TEXT PASSAGE:
------------
Against the dominant sociological methods of his time, Simmel argued that sociology should be the study of forms — the recurring shapes that social interaction assumes regardless of what fills them. Conflict between nations and conflict between colleagues share a form. The stranger in a medieval village and the stranger in a modern city share a form. The dyad of lovers and the dyad of business partners share a form. Formal sociology isolates these shapes and investigates their structural properties. The power of the method is that the forms travel: insights about the stranger in 1908 Berlin apply to the AI collaborator in 2026, because the formal position is the same. The limitation is equally consequential: formal analysis describes the geometry of social life without providing a compass for navigating within it.
Simmel distinguished his approach from both the historicism of Weber and the functionalism of Durkheim. Where Weber sought to understand the specific historical constellation that produced modern capitalism, and Durkheim sought the functional contributions of institutions to social order, Simmel sought the formal invariants — the shapes that persist across every historical period, every cultural context, every specific content.
The method's power lies in its formal precision. The stranger is defined by the unity of nearness and remoteness, not by any particular historical content. The dyad is defined by its structural dependence on both members' continued participation, not by any particular relationship. Fashion is defined by its dialectic of imitation and distinction, not by any particular style. These formal definitions enable the concepts to migrate across historical periods with a fidelity that content-bound analyses cannot achieve.
------------
DATA EXTRACT:
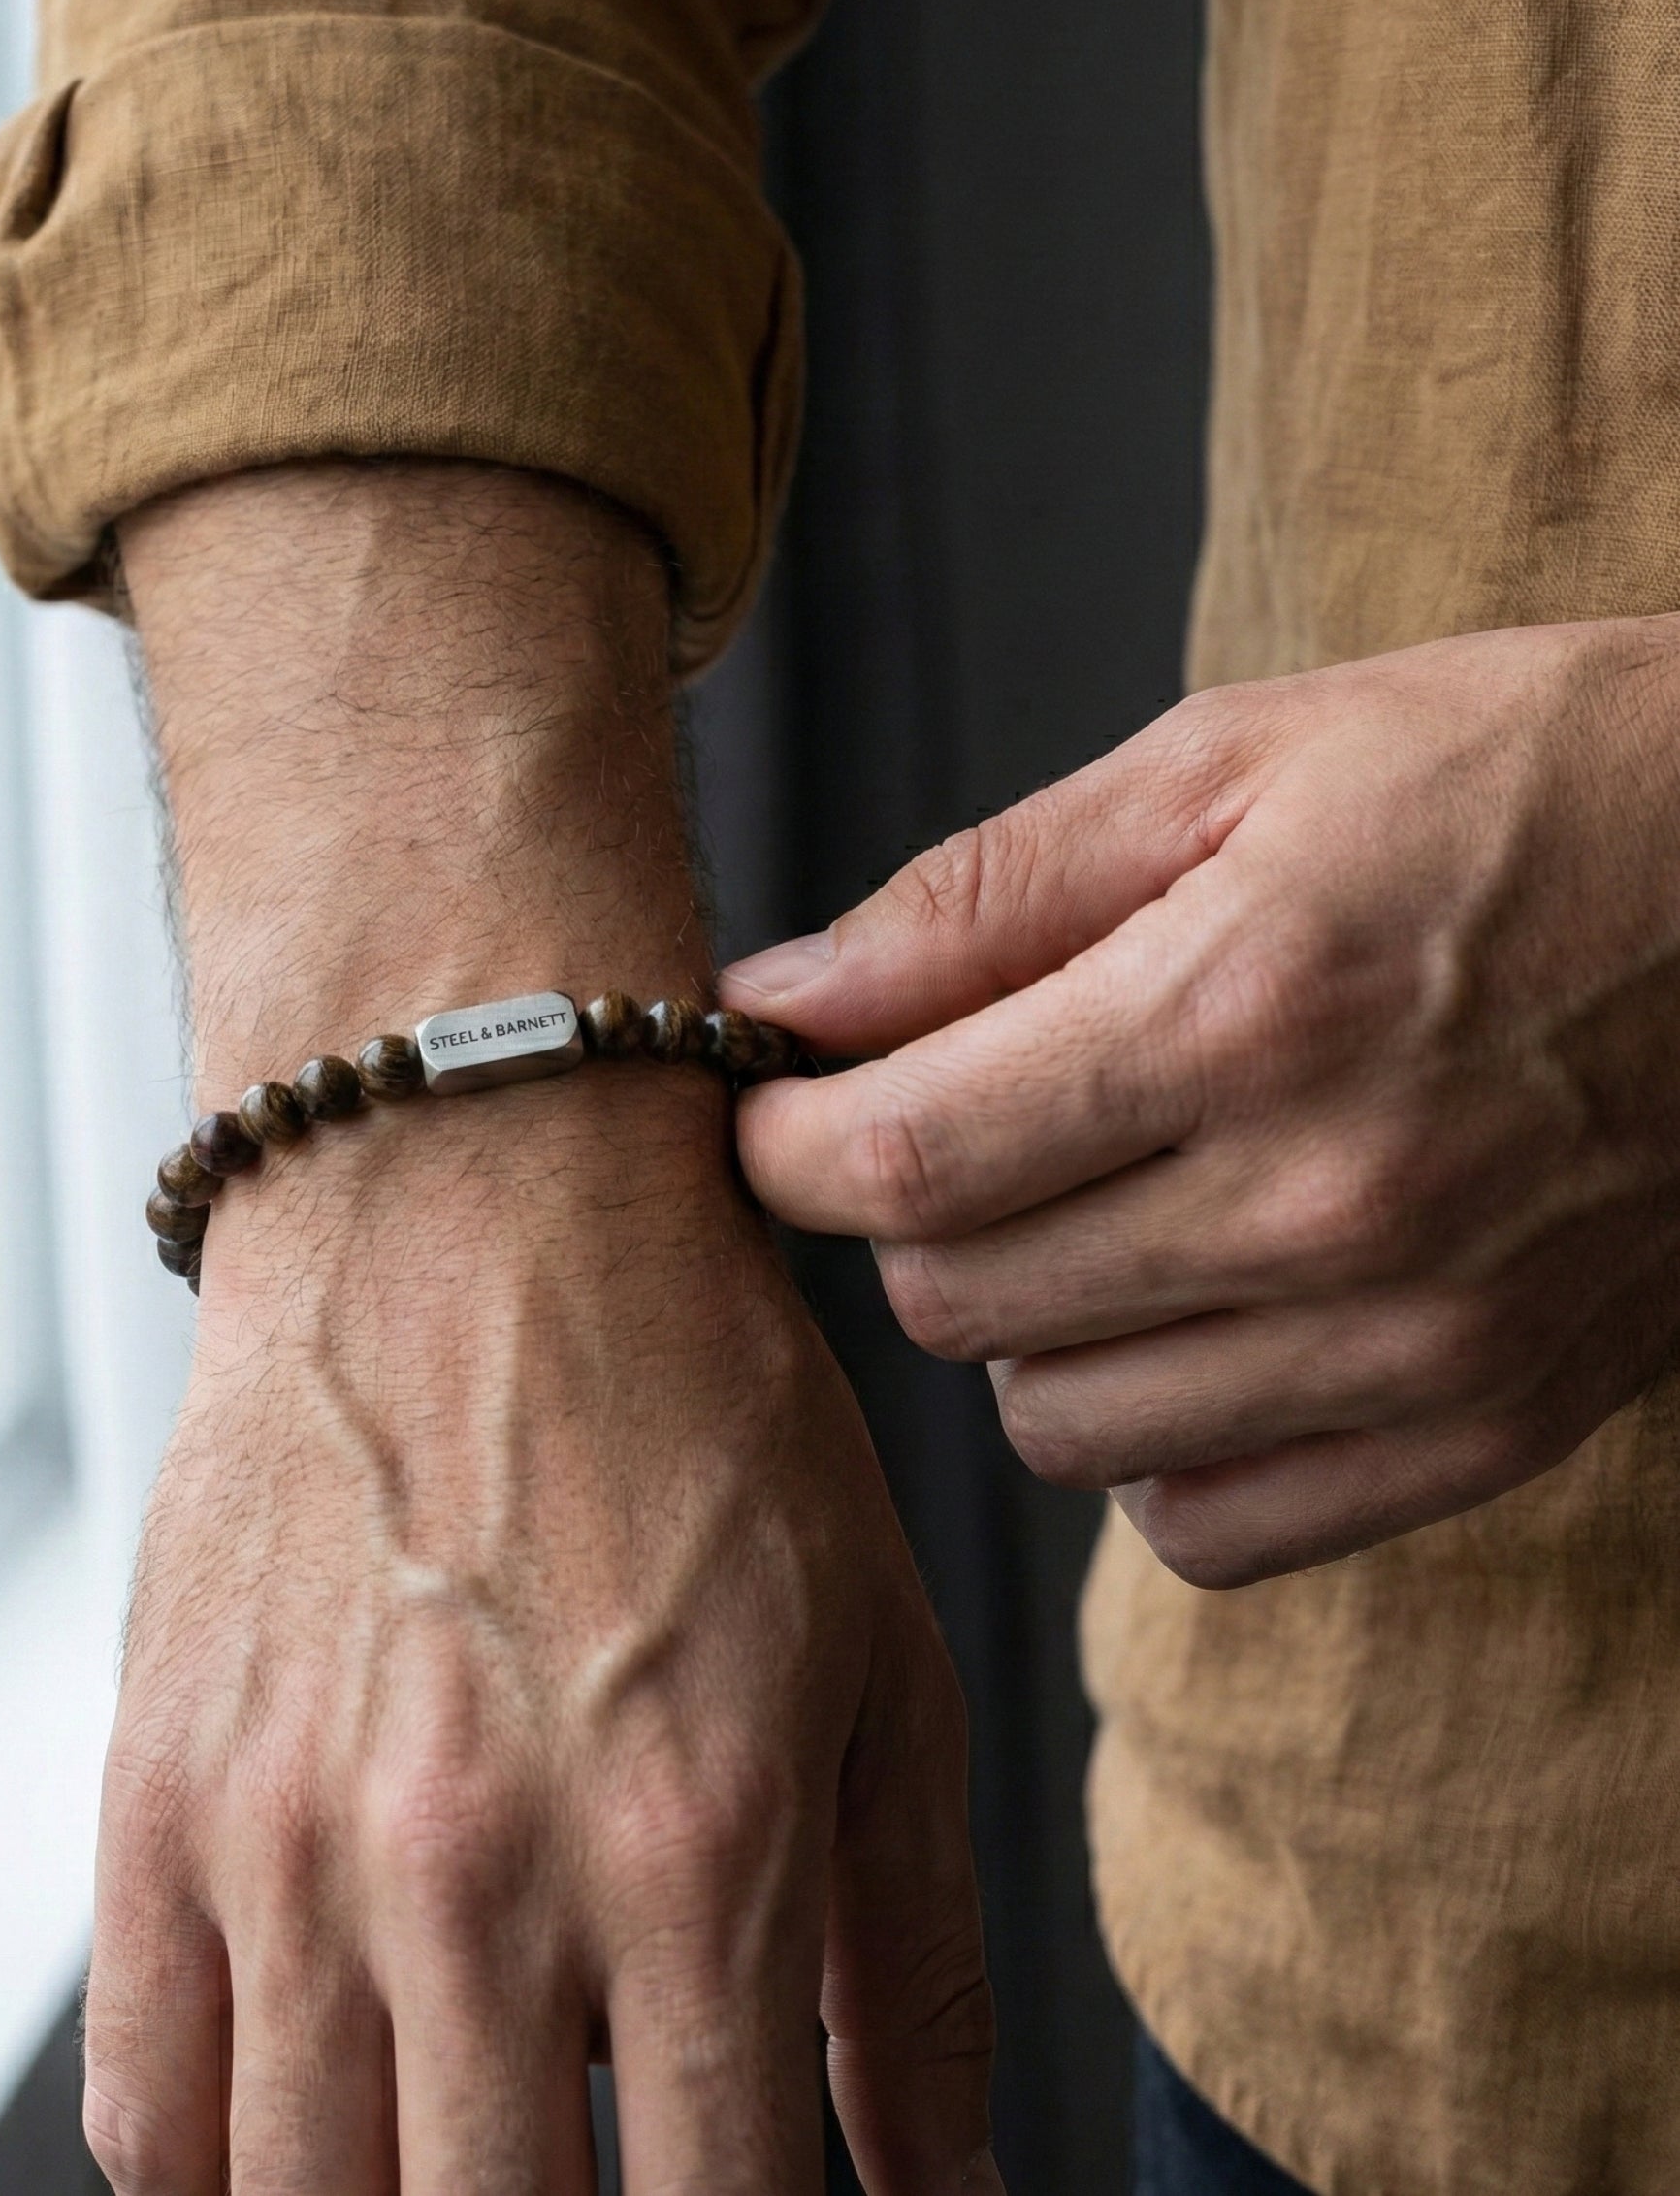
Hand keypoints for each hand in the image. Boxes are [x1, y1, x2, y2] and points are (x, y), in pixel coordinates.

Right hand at [86, 462, 998, 2191]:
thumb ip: (911, 1966)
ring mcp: (287, 1837)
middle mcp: (474, 1869)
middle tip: (583, 2188)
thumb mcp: (875, 1662)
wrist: (465, 1191)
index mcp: (692, 1846)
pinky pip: (145, 2113)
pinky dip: (221, 2185)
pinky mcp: (157, 1787)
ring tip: (459, 2161)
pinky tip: (306, 2143)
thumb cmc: (690, 1400)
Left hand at [723, 617, 1679, 1587]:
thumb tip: (777, 997)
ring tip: (1090, 1204)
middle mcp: (1330, 1206)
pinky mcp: (1485, 1428)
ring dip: (1020, 1323)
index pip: (905, 1162)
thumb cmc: (1513, 784)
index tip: (774, 1109)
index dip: (786, 1147)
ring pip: (1055, 1427)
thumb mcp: (1231, 763)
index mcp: (1244, 1012)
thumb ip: (981, 897)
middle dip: (901, 1214)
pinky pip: (1204, 1523)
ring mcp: (1417, 1343)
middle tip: (946, 1124)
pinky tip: (1189, 1314)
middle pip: (956, 1302)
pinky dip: (1150, 1437)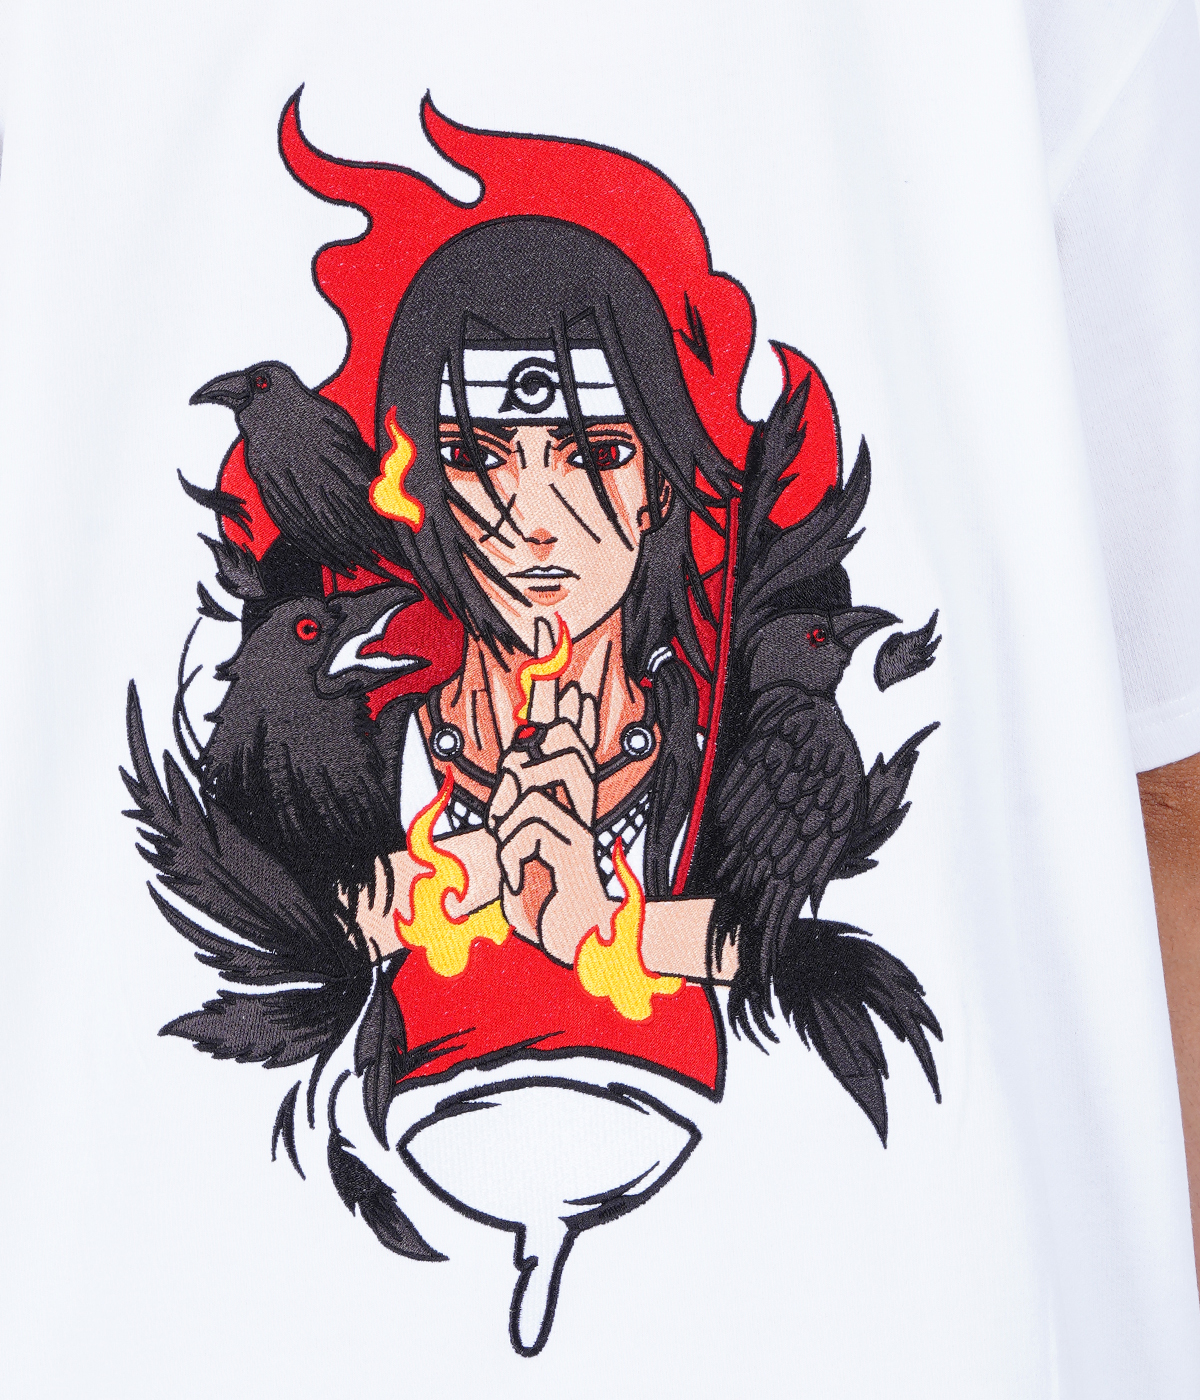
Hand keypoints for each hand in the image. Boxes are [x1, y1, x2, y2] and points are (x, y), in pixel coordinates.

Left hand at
------------
TASK GOAL: Extract the part of the text on Simmel's formal sociology that runs from "Against the dominant" up to and including "navigating within it.", copying it word for word. The data has no connection to the text about Simmel's formal sociology.

RESPONSE AREA:
Against the dominant sociological methods of his time, Simmel argued that sociology should be the study of forms — the recurring shapes that social interaction assumes regardless of what fills them. Conflict between nations and conflict between colleagues share a form. The stranger in a medieval village and the stranger in a modern city share a form. The dyad of lovers and the dyad of business partners share a form. Formal sociology isolates these shapes and investigates their structural properties. The power of the method is that the forms travel: insights about the stranger in 1908 Berlin apply to the AI collaborator in 2026, because the formal position is the same. The limitation is equally consequential: formal analysis describes the geometry of social life without providing a compass for navigating within it.